I’m writing a book right now, where the female protagonist is (among other things) a folksinger, and her significant other is an immortal who wants to be human because he thinks it will cure his loneliness. One song she performs at open mic night is Child 39a, an old ballad called Tam Lin.

The ballad is about Tam Lin, a captive of the fairy realm who holds a plot of land, and any unaccompanied woman who passes there has to give up something of herself, including her virginity. One woman, who gets pregnant, returns to demand he support his child. He agrees to marry her if she takes him from captivity. He warns her he will turn into all sorts of vicious forms, and if she continues to hold on, he is hers. This goes according to plan and they live happily ever after.

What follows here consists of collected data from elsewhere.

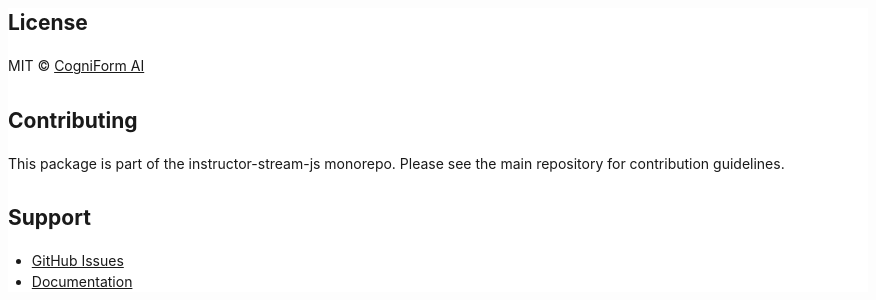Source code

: ## License

MIT © [CogniForm AI](https://github.com/cogniformai)

## Contributing

This package is part of the instructor-stream-js monorepo. Please see the main repository for contribution guidelines.

## Support

- [GitHub Issues](https://github.com/cogniformai/instructor-stream-js/issues)
- [Documentation](https://github.com/cogniformai/instructor-stream-js)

I realized in the middle of writing this section that their story is basically Tam Lin, with a few changes. He is held captive by his loneliness. She rescues him and holds onto him as several layers of his existence are shed — immortal, being made in the image of humans, and then his final layer — inevitably other. No vicious forms, but the alienness of his being stands in. In the end, their story is bittersweet as I suspect Tam Lin’s is — how do you live in the ordinary world when you have been touched by the fey? How do you have a relationship with someone that alien to you?
I’m using the song as a framing device. I would tell you it all fell together accidentally, but I know the subconscious of a writer is a powerful thing.